Among the therapeutic strategies that are recently being proposed for the treatment of IBD is the modulation of the intestinal microbiota through probiotic bacteria. Tetragenococcus halophilus is a lactic-acid-producing bacterium that survives in environments with high salt concentrations and is involved in the fermentation process of soy sauce and fish sauce. Islam et al. evaluated whether T. halophilus has favorable outcomes against DSS-induced colitis in mice. The authors show that T. halophilus is effective in alleviating colitis in mice by altering immune regulation and gut microbiome composition. These results open up the possibility of using this bacterium as a complementary probiotic treatment to other therapies for ulcerative colitis [5].

Regarding the intestinal epithelial barrier, colonic epithelial cells are responsible for maintaining a delicate balance between luminal secretion and the absorption of fluids and ions. Deviations from homeostatic ion transport cause diarrhea, constipation and epithelial cell death and can contribute to IBD. Negussie et al. compiled an extended and elegant review about the model of colonic electrolyte secretion and absorption via the cystic fibrosis transmembrane regulator (CFTR), epithelial sodium channel (ENaC), Na-K-Cl cotransporters (NKCC1 and 2), Na-H exchangers (NHE1–4), colonic H, KATPase and several other key components involved in multilevel transepithelial ion transport. In fact, these colonic transport proteins have been evaluated as new targets for IBS constipation [6].
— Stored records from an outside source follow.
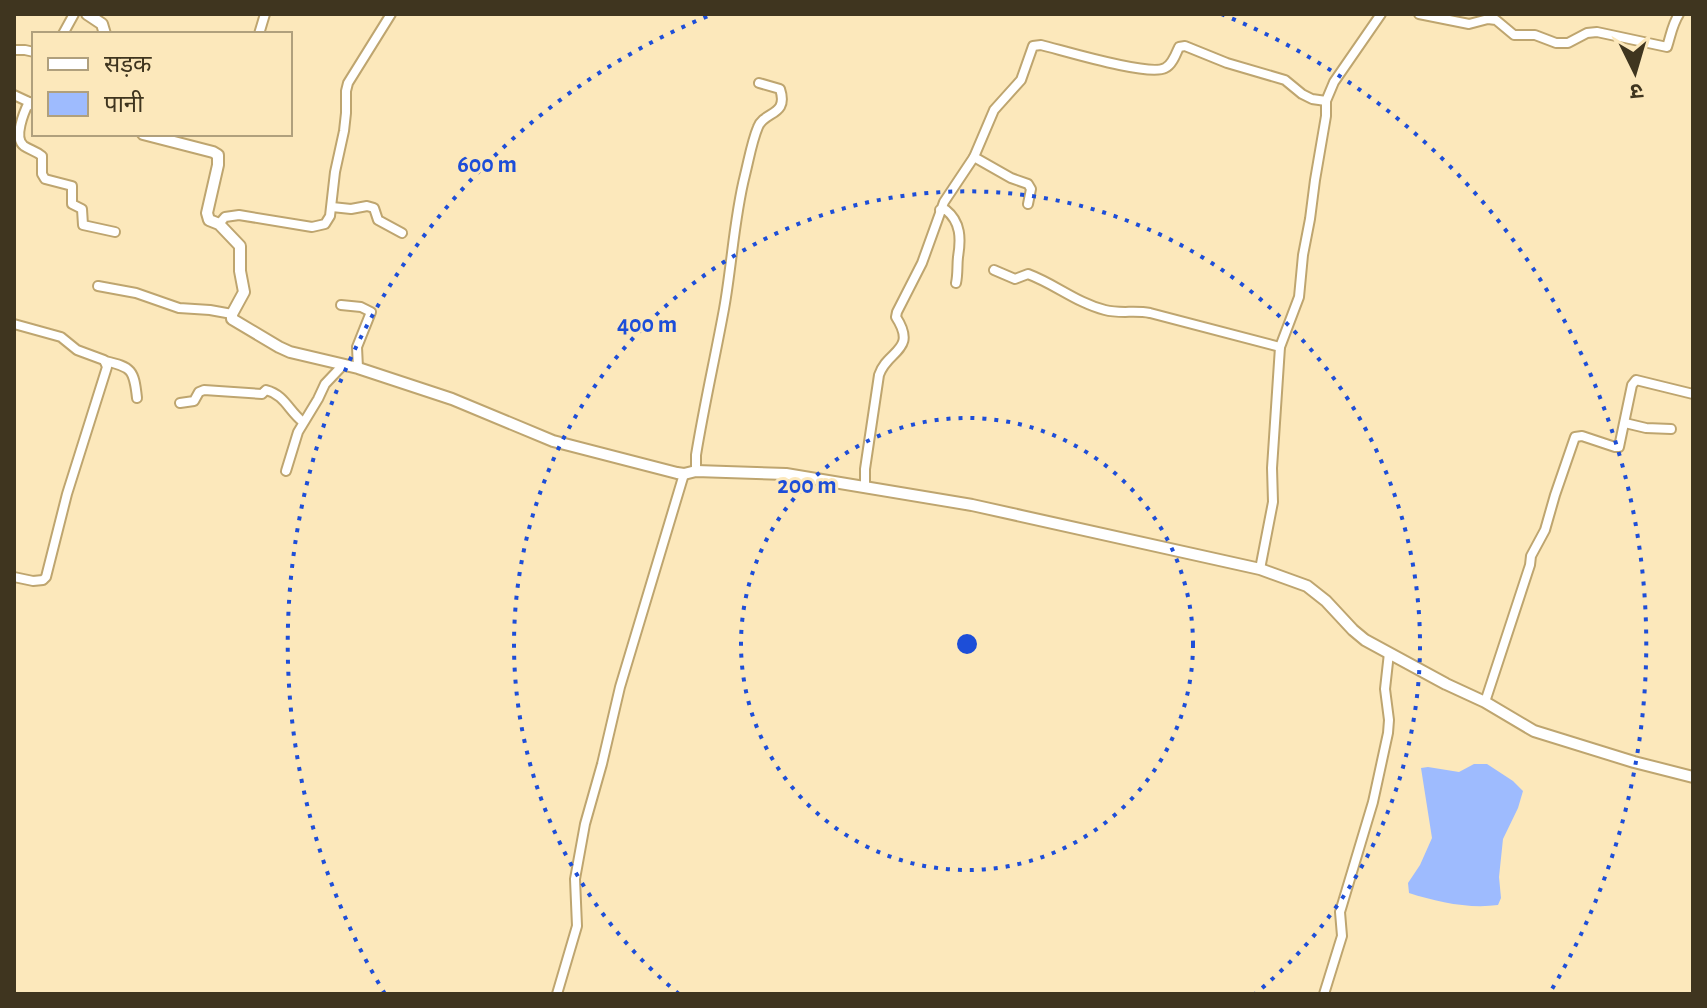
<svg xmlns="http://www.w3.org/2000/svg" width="1707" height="1008" font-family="'Alegreya Sans','Noto Sans Devanagari',sans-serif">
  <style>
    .water { fill: #9ebbfe }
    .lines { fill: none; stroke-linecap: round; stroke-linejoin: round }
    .minor-casing { stroke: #bea56f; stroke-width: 12 }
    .tertiary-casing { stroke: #bea56f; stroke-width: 14 }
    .minor { stroke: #fff; stroke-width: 8 }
    .tertiary { stroke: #fff; stroke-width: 10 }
    .ring { fill: none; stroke: #1d4ed8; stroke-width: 4; stroke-dasharray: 4 8 }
    .centre { fill: #1d4ed8; stroke: #fce8bb; stroke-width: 4 }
    .ring-label { font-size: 24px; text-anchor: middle; font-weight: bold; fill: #1d4ed8; stroke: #fce8bb; stroke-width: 6; stroke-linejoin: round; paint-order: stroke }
  </style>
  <rect width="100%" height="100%" fill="#fce8bb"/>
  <path class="water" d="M1474 764H1487L1513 781 1523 791 1518 808 1503 839 1499 877 1501 898 1498 905C1469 909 1437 902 1409 893L1408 883 1420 865 1432 838 1421 768 1428 767 1459 772Z"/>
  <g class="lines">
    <defs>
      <g id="minor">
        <path d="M1419 14 1469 24 1488 19 1496 20 1514 35H1535L1556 43H1568L1587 33 1597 32 1667 47C1671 35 1672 25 1679 14"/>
        <polyline points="63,34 74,14"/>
        <polyline points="259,34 265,14"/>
        <polyline points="14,50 25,50 34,52"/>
        <polyline points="14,95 29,102 34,107"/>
        <path d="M29 102C24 112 13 138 24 146 30 150 36 151 42 156V174L45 179 72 186V204L82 209 83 225 115 232"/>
        <polyline points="974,157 1011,178 1028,184 1031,189 1028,204"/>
        <polyline points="332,207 351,209 367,206 374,208 378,220 402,233"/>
        <path d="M940 210H946C961 222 961 239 958 257 957 266 958 274 956 283"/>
        <polyline points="219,224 225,217 239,215 312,227 325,224 330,216 335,172 344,131 346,113 346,91 348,83 391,14"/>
        <path d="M994 270 1015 279 1028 274C1055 284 1077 303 1105 310 1120 314 1135 310 1150 313L1280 347"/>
        <polyline points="98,286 136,293 179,308 210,310 232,314"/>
        <polyline points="341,305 361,307 371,312 357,347 358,368"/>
        <polyline points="14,324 61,337 77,350 104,360 107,367 67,494 46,577 43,580 33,581 14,577"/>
        <path d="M105 361C132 367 134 370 137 398"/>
        <path d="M180 403 194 401 199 392 204 390 262 394 266 390C285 395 288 410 303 422"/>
        <polyline points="1625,423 1646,428 1671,429"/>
        <polyline points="286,471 298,432 318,399 325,384 343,365"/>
        <path d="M696 471V455C704 406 715 358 724 309 732 265 734 218 745 175 749 159 752 141 758 127 764 111 789 116 780 89L759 83"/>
        <path d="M865 487V469L879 375C887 350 918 351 896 317L897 312 922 263 944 202 974 157 994 110 1021 80 1033 46 1041 45C1062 50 1149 77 1165 68 1172 65 1176 54 1179 47L1185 46 1227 63 1285 80 1302 94 1312 99 1326 101"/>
        <polyline points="1260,569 1273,502 1272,468 1280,347 1299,297 1303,255 1310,219 1315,180 1326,116 1326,101 1334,82 1381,14"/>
        <polyline points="1485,702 1530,565 1531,556 1545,530 1555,495 1575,437 1582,436 1615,447 1619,447 1632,385 1636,380 1693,394"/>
        <polyline points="557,994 577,926 575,879 585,824 602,764 620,687 684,474"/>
        <polyline points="1324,994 1342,936 1340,912 1373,802 1388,733 1389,720 1385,689 1389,653"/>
      </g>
      <g id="tertiary">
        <polyline points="87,14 102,24 105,34"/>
        <polyline points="143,134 213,152 218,155 218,165 207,213 209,220 219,224 240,246 240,271 244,292 232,314 232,319 279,347 290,352 358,368 452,399 553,441 677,473 684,474 696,471 786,474 972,505 1260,569 1307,586 1326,601 1353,630 1365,640 1446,684 1485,702 1534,731 1634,762 1693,777"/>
      </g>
    </defs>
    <use href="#minor" class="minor-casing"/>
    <use href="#tertiary" class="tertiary-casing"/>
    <use href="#minor" class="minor"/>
    <use href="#tertiary" class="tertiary"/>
  </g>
  <g class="ring">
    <circle cx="967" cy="644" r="226"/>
    <path d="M679 994A453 453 0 1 1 1255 994"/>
    <path d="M385 994A679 679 0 0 1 713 14M1221 14A679 679 0 0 1 1549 994"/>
  </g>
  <circle cx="967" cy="644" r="12" class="centre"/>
  <g class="ring-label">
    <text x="487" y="172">600 m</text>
    <text x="647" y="332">400 m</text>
    <text x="807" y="493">200 m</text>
  </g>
  <rect width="1707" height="1008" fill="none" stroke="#3f351f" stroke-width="32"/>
  <rect x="32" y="32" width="260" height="104" fill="#fce8bb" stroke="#b0a07d" stroke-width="2"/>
  <rect x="48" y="58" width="40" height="12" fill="#ffffff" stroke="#b0a07d" stroke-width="2"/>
  <text x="104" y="72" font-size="24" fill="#3f351f">सड़क</text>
  <rect x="48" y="92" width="40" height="24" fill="#9ebbfe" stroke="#b0a07d" stroke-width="2"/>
  <text x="104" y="112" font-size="24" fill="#3f351f">पानी</text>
  <g transform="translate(1635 72) rotate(175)" stroke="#fce8bb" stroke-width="6" paint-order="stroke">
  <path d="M0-6L14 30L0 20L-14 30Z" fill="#3f351f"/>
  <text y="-12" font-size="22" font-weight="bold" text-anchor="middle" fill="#3f351f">उ</text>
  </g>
</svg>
Epithelial barrier integrity is critical, as its dysfunction can lead to inflammation and the pathogenesis of immune disorders, such as IBD. Among the components of the intestinal barrier are resident macrophages and epithelial cells, which express adrenergic receptors and are receptive to norepinephrine, the primary neurotransmitter of the sympathetic nervous system (SNS). In their study, Mallesh et al. investigated the effect of SNS on mucosal immune and epithelial cell functions. They showed that a loss in sympathetic input induces a proinflammatory mucosal state, leading to reduced epithelial barrier function and enhanced antimicrobial defense. This implies that the SNS might be required to regulate intestinal immune homeostasis, epithelial function and microbial composition [7].
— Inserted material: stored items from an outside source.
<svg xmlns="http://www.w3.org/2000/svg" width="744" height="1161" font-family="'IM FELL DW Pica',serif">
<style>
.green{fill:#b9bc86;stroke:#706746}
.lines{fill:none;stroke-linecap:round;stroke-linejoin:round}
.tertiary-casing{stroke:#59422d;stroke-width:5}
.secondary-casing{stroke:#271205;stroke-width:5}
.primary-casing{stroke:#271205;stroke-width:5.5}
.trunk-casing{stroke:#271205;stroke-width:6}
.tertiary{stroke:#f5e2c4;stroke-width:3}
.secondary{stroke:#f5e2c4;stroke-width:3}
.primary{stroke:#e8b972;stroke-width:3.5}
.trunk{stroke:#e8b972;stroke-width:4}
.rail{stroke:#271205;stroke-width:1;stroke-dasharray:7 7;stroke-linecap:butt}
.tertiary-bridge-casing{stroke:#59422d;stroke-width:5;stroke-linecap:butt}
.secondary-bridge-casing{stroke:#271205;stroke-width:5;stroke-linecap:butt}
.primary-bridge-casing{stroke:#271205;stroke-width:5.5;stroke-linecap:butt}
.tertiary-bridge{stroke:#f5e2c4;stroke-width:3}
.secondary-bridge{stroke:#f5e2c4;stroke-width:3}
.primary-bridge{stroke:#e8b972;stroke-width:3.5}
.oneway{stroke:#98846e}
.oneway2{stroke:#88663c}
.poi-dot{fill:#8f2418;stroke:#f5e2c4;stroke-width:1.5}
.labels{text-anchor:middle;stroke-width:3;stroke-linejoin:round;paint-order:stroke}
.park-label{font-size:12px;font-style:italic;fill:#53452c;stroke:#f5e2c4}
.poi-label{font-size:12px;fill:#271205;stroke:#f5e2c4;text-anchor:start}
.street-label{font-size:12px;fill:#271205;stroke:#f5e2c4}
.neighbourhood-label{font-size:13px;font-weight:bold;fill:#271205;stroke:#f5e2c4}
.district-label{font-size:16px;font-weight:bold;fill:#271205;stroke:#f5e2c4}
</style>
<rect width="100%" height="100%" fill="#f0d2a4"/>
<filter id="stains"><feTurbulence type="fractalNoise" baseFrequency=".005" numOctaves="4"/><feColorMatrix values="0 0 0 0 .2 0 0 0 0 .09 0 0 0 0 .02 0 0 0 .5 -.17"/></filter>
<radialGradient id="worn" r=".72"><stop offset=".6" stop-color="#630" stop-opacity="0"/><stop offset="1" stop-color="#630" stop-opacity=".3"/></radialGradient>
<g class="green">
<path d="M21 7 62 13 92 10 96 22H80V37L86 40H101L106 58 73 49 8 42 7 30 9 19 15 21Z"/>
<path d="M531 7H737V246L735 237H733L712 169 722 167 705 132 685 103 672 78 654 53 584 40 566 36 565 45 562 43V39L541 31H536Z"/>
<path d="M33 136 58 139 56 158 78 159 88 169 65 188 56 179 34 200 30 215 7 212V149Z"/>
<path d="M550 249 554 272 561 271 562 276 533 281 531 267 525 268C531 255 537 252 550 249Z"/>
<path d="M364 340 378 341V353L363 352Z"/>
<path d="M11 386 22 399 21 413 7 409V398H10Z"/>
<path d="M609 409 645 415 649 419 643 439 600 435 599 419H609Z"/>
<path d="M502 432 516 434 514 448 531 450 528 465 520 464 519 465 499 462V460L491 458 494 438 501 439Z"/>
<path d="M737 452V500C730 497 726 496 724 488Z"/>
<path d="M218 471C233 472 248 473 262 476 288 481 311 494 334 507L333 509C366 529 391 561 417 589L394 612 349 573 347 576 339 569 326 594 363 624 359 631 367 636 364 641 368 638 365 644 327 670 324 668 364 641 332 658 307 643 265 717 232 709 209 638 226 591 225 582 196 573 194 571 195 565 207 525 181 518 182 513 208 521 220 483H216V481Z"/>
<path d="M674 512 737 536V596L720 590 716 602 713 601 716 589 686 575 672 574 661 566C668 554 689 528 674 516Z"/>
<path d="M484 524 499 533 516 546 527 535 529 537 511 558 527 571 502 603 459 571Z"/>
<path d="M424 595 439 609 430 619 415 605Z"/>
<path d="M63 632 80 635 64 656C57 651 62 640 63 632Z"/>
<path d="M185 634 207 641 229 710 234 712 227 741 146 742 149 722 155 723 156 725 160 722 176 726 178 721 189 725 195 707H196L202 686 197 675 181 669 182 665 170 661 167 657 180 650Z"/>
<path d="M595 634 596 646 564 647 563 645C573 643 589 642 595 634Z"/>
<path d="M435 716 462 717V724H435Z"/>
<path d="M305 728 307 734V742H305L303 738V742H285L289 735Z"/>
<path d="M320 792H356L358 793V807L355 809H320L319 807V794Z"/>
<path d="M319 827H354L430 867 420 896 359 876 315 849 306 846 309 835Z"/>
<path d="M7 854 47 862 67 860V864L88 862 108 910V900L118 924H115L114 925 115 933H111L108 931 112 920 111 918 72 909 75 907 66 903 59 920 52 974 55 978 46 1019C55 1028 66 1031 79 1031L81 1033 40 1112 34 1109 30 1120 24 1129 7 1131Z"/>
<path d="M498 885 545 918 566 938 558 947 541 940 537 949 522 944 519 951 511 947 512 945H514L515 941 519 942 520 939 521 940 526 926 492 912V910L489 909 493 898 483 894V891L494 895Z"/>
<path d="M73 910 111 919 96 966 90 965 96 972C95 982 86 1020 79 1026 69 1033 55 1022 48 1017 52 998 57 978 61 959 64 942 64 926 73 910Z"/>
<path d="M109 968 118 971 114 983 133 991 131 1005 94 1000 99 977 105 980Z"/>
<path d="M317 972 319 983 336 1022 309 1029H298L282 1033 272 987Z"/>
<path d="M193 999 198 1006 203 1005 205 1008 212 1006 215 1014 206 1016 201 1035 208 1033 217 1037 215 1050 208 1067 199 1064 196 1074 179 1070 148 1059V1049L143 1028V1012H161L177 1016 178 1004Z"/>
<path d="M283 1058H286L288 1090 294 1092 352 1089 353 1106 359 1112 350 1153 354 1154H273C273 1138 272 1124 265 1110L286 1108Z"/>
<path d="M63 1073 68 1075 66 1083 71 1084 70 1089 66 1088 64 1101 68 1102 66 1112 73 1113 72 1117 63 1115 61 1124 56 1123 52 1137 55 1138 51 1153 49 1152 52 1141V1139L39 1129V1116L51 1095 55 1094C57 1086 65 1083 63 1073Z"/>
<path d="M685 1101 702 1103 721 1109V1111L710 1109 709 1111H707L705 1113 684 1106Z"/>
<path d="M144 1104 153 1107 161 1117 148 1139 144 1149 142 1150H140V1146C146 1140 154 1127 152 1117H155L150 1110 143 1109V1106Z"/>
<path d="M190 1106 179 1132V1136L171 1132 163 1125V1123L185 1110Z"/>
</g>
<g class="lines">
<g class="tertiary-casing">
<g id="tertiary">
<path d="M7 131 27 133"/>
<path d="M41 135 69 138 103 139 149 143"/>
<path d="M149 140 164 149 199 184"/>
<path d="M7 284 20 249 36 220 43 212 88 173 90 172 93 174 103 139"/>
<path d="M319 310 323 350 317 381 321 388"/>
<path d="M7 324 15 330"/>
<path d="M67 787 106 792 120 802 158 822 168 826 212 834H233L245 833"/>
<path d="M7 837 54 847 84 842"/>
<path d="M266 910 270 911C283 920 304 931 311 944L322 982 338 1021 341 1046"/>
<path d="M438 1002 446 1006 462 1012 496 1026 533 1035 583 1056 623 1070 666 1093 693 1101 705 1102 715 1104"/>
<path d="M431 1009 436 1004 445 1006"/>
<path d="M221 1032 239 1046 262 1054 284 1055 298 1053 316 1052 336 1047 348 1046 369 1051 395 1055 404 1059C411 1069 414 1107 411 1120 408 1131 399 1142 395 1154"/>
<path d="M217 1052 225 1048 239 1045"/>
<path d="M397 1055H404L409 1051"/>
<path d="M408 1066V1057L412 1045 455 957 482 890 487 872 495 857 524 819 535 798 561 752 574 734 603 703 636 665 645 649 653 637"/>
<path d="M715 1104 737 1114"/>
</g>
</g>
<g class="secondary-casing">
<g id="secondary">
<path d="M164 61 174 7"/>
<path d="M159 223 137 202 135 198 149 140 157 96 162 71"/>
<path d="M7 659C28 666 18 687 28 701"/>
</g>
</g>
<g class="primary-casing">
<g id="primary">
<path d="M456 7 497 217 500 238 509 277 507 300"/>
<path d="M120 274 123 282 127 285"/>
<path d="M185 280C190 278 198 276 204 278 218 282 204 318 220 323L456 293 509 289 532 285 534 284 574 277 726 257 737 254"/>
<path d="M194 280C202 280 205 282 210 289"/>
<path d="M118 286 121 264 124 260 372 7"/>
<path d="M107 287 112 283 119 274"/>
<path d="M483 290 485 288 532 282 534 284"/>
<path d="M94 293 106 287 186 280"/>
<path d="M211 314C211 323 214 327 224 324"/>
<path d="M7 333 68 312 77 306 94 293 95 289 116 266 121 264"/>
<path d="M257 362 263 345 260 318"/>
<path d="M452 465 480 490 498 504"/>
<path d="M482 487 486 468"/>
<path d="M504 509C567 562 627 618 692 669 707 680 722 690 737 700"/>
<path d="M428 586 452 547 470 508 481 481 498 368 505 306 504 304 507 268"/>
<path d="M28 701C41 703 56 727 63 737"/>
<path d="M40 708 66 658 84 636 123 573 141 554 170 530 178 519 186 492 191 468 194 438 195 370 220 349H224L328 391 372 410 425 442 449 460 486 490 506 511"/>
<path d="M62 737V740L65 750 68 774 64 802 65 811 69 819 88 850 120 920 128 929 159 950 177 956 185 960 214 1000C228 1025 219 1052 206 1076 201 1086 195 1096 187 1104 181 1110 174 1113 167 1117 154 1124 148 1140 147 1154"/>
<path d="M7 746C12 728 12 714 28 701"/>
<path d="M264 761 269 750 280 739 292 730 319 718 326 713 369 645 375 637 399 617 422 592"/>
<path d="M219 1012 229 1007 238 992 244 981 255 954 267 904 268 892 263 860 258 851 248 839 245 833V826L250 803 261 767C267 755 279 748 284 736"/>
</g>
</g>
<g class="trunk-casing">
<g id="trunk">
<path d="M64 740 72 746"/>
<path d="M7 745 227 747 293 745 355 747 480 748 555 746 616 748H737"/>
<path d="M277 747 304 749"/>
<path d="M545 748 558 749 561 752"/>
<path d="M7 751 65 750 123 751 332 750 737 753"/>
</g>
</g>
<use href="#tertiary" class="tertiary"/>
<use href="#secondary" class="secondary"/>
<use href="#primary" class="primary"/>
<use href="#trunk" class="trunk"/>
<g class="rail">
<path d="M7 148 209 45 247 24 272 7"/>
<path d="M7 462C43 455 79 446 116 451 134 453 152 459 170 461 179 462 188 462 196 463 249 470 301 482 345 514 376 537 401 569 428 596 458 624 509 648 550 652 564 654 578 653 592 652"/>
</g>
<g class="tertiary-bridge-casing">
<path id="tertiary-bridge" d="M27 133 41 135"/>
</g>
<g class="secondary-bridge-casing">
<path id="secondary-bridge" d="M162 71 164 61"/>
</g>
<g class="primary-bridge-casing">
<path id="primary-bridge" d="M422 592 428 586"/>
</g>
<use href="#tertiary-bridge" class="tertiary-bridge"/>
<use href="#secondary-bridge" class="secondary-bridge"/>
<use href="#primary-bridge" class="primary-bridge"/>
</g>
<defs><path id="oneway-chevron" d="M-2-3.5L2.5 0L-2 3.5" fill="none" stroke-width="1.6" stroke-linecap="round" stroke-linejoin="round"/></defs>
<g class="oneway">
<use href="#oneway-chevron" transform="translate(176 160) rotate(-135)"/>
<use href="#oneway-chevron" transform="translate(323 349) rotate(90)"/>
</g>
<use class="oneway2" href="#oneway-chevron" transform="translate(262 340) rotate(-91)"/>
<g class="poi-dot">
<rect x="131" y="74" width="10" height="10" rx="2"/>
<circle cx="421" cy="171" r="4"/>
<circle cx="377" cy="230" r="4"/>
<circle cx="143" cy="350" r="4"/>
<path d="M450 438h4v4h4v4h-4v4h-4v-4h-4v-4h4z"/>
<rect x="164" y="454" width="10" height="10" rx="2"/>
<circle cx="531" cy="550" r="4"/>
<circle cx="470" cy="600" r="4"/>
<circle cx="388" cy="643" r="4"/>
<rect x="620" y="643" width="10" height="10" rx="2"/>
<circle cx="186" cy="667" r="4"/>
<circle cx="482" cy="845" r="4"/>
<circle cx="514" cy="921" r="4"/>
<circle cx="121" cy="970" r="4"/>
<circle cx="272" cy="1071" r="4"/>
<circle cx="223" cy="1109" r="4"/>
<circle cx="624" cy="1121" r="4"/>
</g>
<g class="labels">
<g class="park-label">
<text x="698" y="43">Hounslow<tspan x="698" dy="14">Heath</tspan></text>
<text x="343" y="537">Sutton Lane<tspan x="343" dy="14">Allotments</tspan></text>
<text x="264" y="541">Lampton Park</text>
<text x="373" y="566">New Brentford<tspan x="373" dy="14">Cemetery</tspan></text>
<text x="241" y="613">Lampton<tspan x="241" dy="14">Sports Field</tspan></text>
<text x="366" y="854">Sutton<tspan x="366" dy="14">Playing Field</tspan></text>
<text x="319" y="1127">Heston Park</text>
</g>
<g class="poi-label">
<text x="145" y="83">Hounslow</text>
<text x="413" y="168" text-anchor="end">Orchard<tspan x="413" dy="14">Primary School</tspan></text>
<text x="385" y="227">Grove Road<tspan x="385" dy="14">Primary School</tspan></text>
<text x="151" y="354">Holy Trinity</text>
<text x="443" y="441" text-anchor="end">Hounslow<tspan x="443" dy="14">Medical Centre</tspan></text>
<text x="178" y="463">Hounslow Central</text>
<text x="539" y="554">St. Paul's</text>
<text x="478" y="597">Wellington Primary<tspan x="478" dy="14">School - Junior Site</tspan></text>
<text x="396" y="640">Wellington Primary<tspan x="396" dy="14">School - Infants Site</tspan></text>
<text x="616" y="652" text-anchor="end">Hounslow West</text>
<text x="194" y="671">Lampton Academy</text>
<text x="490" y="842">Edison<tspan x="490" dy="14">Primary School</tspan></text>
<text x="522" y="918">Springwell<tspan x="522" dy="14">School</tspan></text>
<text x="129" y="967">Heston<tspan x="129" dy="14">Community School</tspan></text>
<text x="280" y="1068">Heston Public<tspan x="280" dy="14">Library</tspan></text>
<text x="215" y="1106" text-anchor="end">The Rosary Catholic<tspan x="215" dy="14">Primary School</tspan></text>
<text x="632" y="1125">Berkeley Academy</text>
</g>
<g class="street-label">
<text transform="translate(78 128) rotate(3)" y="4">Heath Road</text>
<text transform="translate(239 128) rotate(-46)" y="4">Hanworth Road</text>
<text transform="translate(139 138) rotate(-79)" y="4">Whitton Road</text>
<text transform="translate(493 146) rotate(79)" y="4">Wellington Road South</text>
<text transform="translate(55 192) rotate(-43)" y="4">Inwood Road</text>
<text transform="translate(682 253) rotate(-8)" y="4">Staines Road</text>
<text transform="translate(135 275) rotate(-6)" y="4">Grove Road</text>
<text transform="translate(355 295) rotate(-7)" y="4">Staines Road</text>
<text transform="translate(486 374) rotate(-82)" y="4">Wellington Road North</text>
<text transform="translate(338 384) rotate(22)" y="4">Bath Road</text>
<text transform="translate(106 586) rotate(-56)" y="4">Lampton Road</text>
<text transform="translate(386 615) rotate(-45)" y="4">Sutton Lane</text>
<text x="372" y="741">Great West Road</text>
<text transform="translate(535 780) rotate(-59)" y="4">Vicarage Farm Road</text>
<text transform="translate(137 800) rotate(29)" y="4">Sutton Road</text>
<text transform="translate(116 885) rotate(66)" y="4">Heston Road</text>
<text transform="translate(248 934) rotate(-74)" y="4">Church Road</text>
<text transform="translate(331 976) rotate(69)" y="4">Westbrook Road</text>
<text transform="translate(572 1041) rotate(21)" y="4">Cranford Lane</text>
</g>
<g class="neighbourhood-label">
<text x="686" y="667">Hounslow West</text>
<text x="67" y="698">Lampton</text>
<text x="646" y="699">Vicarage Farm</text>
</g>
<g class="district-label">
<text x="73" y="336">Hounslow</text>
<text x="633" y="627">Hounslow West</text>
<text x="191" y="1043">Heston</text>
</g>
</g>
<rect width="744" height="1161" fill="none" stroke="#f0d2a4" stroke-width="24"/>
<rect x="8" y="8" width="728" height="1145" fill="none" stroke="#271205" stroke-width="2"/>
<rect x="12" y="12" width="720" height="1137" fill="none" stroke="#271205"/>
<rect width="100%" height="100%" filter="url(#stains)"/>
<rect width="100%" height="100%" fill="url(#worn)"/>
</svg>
Recent epidemiological studies have shown a clear correlation between air pollution exposure and the increased hospitalization of patients with IBD. Phillippi et al. showed through a mouse model that exposure to inhaled diesel exhaust particles (DEPs), in conjunction with a high-fat diet, alters the intestinal epithelial barrier and evokes inflammation. The probiotic Winclove Ecologic^® seems to modulate the tight-junction proteins and inflammatory mediators to protect the intestine following exposure to inhaled DEPs [8].

IBS is a chronic, functional bowel disorder characterized by intestinal dysmotility. Changes in intestinal microbiota can lead to alterations in neuromuscular functions in the gut. In their study, Layunta et al. evaluated the role of TLR2 and TLR4, both receptors involved in the recognition of intestinal bacteria, in the intestinal motor-response induced by acetylcholine (ACh) in the mouse ileum. The authors showed, for the first time, that TLR2 acts on muscarinic M2 and M3 and nicotinic α3β4 ACh receptors, whereas TLR4 acts on muscarinic M3 and nicotinic α3β4 and α7 ACh receptors [9].

Finally, Goelz et al. presented a work on ascites, a condition that frequently accompanies other digestive pathologies such as gastrointestinal bleeding and bowel perforation. The authors used, for the first time, next-generation sequencing (NGS) methods to identify clinically relevant pathogens in ascetic fluid. These methods seem to be more effective than standard microbiological culture diagnostics, especially in detecting hard-to-culture anaerobic bacteria. This study demonstrated that patients with such infections might benefit from the use of NGS methods for the possibility of earlier and better targeted antimicrobial therapy, lowering the high mortality rates of these critically ill patients [10].